By Giulia Piceni and Elena Tortelli. Cover image: Fondazione Prada, Milan. Photo: Bas Princen. Courtesy of Fondazione Prada.
Chiara Costa, Head of Programs since 2019, is the volcanic mind behind the projects organized in the Fondazione Prada ecosystem. Art historian and researcher, she has collaborated with la Biennale di Venezia, Manifesta, CCCS Strozzina in Florence, Swiss Institute in Rome, Ordet and ICA in Milan among others. During her talk with Istituto Marangoni Firenze students, she explained how each Fondazione Prada venue has different objectives and needs. Places where the local architecture and the artefacts on display create an impossible communication made real through art.
I’MF: The best way to start this interview may be to ask how your relationship with Fondazione Prada began. Your experience started as an editor and researcher. How did those years in the publishing industry influence your current role?
CC: Strangely enough, the Fondazione was the first place where I worked when I was still a student. I used to do several activities, from putting opening invitations into envelopes to acting as an interpreter for artists. Then I worked for some time in the communication department. I left when I did a positive interview in the organization department at La Biennale in Venice.
I always did more than one job, which helped me learn as much as possible. After some years as a freelancer, they asked me to go back to Fondazione and work as an editor for their publication, a job of which I was really fond. I think my skills combine all these elements from my background. But most importantly, through communication I understood the behind-the-scenes, and I learned how to organize content through publishing.
I’MF: Fondazione Prada is a one-of-a-kind institution. It has forged a strong connection between fashion and art, as shown recently with Domenico Gnoli’s retrospective. How does the fashion world influence Fondazione Prada?
CC: In the first years of activity of the Fondazione, exhibitions were organized twice a year at the Prada headquarters, when they did not use it for fashion shows. Now it is the opposite, which makes me think it has been about crossing paths since the beginning. The Gnoli show happened because Mr.
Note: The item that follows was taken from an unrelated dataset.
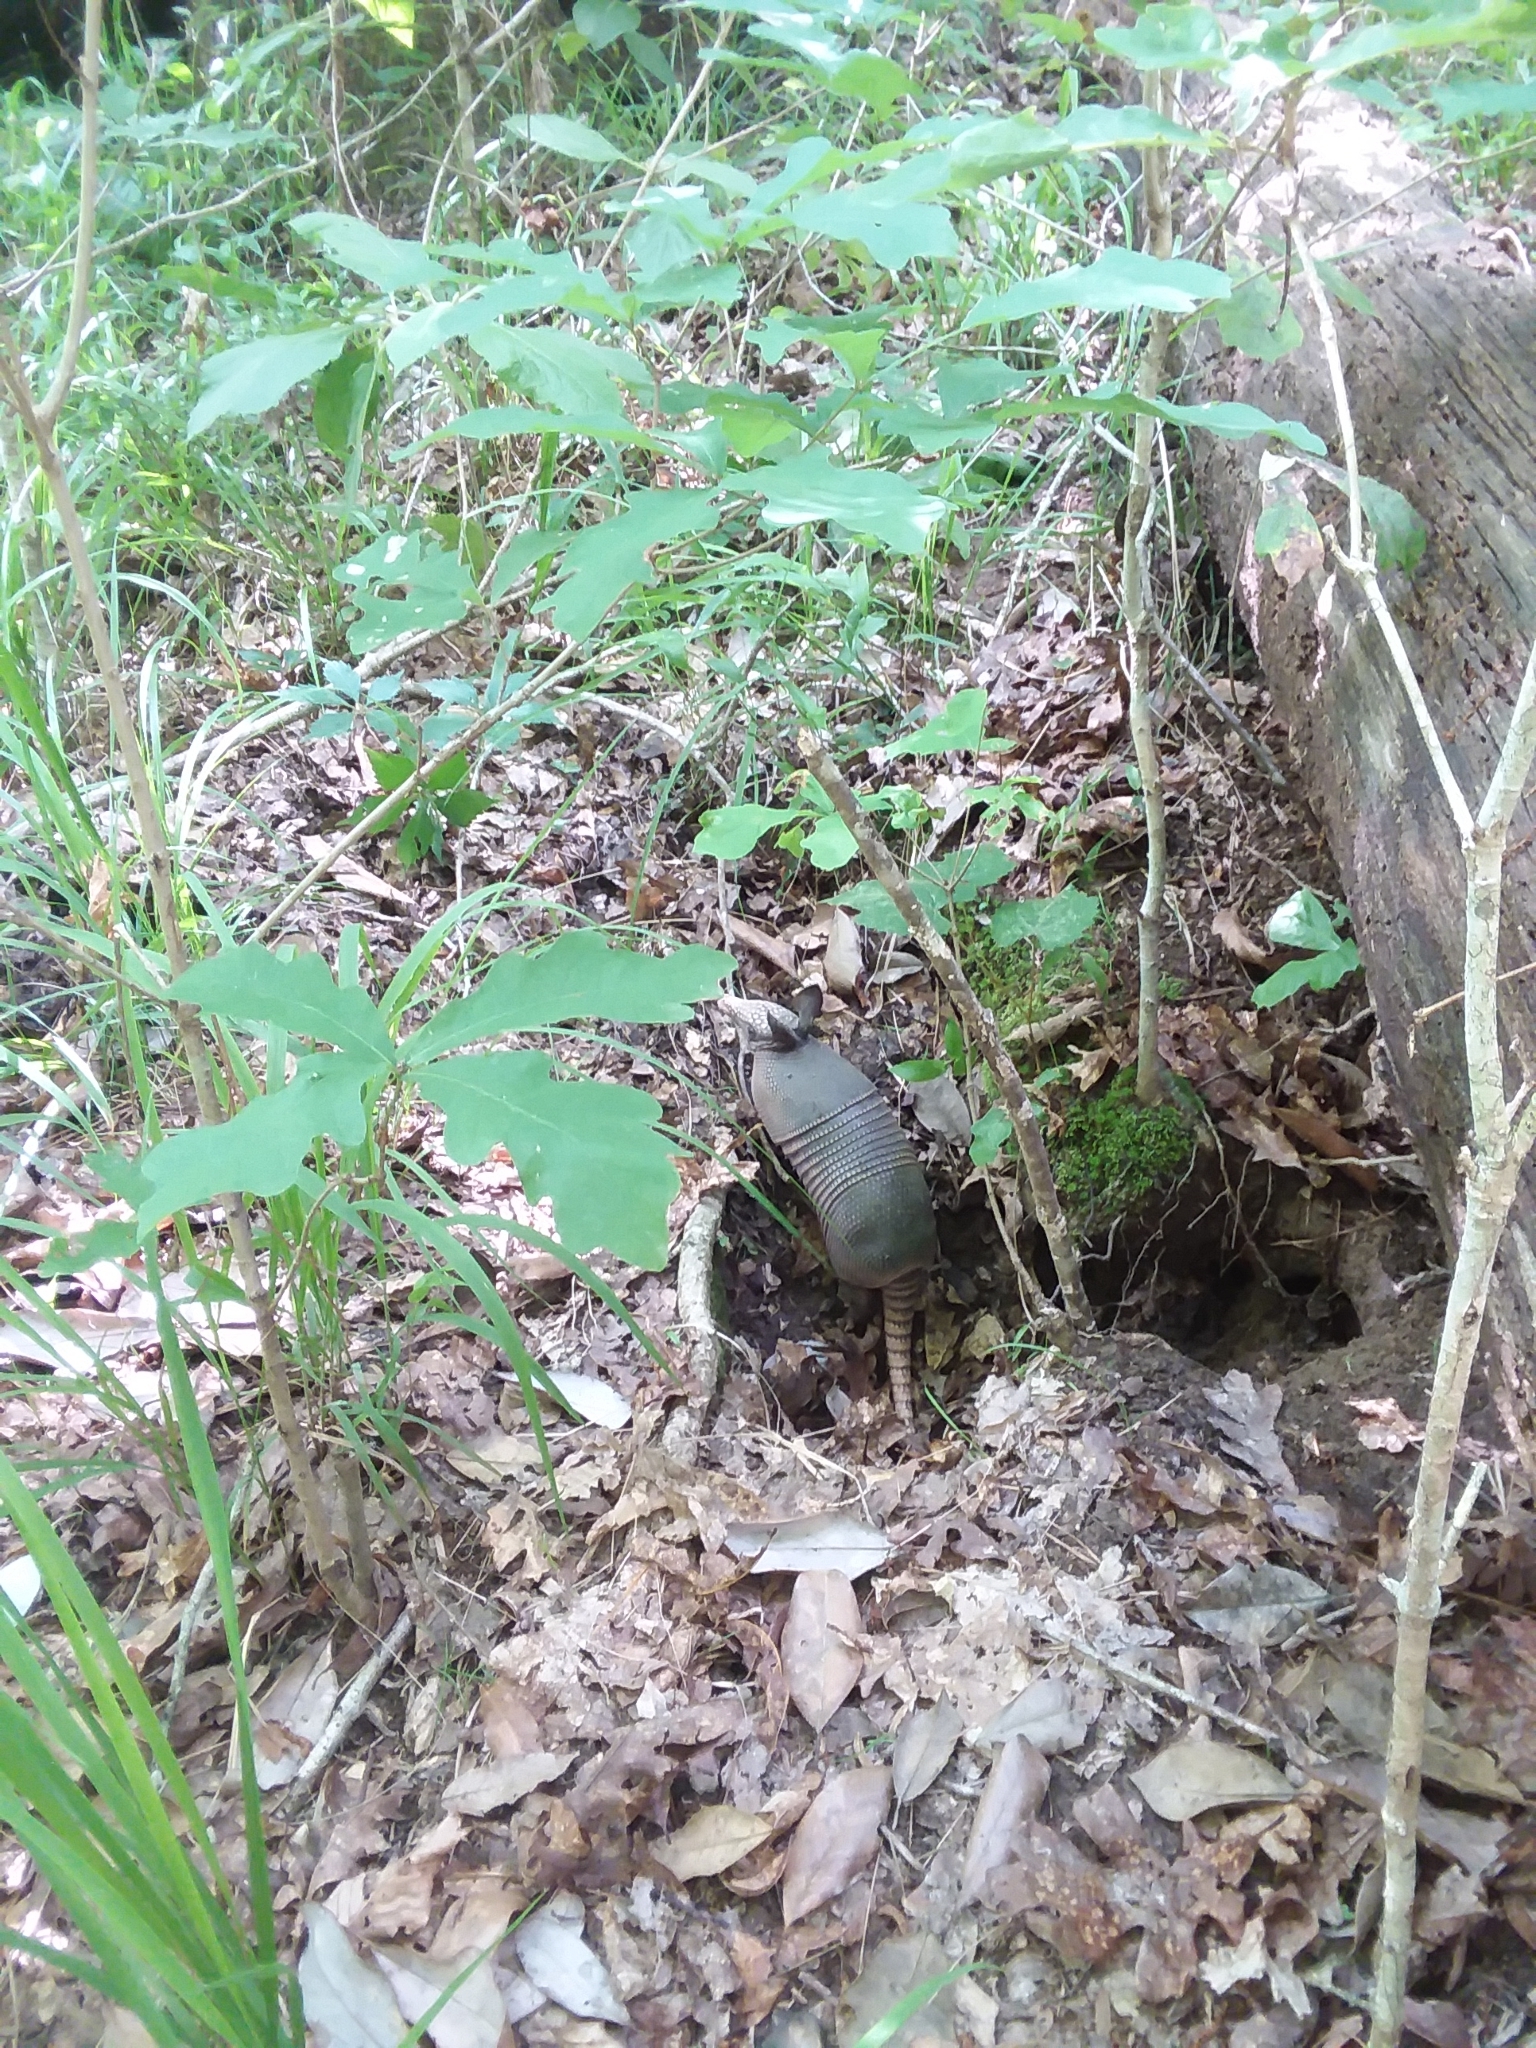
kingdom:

Bertelli has been collecting his work for many years, so I must say it comes from a personal passion.
And of course, Prada’s impact of Prada is huge because Miuccia Prada is personally involved in what we do on a daily basis. She’s not a President who comes twice a year to deliver speeches. She is there often and we talk to her every day – and to be honest she never delivers speeches, because she expects the projects to speak a lot for themselves! So, I would not say it is a matter of brand-institution relation, it’s really all about the people behind it.
I’MF: In recent years, there has been an acceleration and rise in digital curating due to the pandemic. About digital experiences and technologies, what are the institution’s plans for the future? Are there going to be any new online projects for everyone?
CC: In April 2020 we started our first purely online project, which was an Instagram “exhibition” by Francesco Vezzoli. In those same days, we produced free podcasts, organized a cinema program with MUBI and made short visual essays for Youtube. We have taken the challenge since the very first days of the pandemic. The need was not to remain silent, to keep a relationship with our audience – an audience that we could not physically see, so we knew nothing about them.
We had to experiment a lot to understand how to speak. It was challenging, strange, and I think it completely changed how we approach our work. So, it is going to be part of our future for sure because everything has changed, it’s impossible to go back. And of course, we are still active with our online lessons within Human Brains, available for everybody at https://humanbrains.fondazioneprada.org.
I’MF: In a world dominated by fast-paced social media, it is hard for a field like art – where a message requires time and patience before it sinks in – to speak to a new audience properly. How do you think a cultural institution can impose itself during this challenging time? How can it show its relevance to the public and potential visitors?
CC: I’ll be very straightforward and honest about this: the way everybody communicates is changing every six months nowadays. Nobody would talk about metaverse or NFTs just three years ago, while now it’s just normal. It goes fast. You can’t just rely on technology. I still think the aim is to provide food for thought. Quality food. Even if our topics may seem ‘difficult’, never underestimate the audience’s potential: if they are there, they are not just interested; they want to become interested.
I’MF: The Venice Biennale is getting closer and will surprise us this spring. How are Fondazione Prada and its Venetian site getting ready for this event?
CC: This spring, we are opening two exhibitions that seem about two different topics but are actually about the same one. One is “Useless Bodies?” by Elmgreen & Dragset in Milan. The exhibition explores the present condition of the body in the post-industrial age; it seems that our physical presence is losing its central role or is even entirely superfluous. This shift impacts every aspect of our lives – our working conditions, our health, relationships, and how we retain information.
The other is taking place in Venice as part of the two-year project Human Brains, a show on how the brain has been studied over the centuries and what scientists think about it. The idea behind both exhibitions is that the body and brain are part of the same complex entity that is the human being.
Chiara Costa is the Head of Programs at Fondazione Prada.
Giulia Piceni and Elena Tortelli are undergraduate students of Arts Curating at Istituto Marangoni Firenze.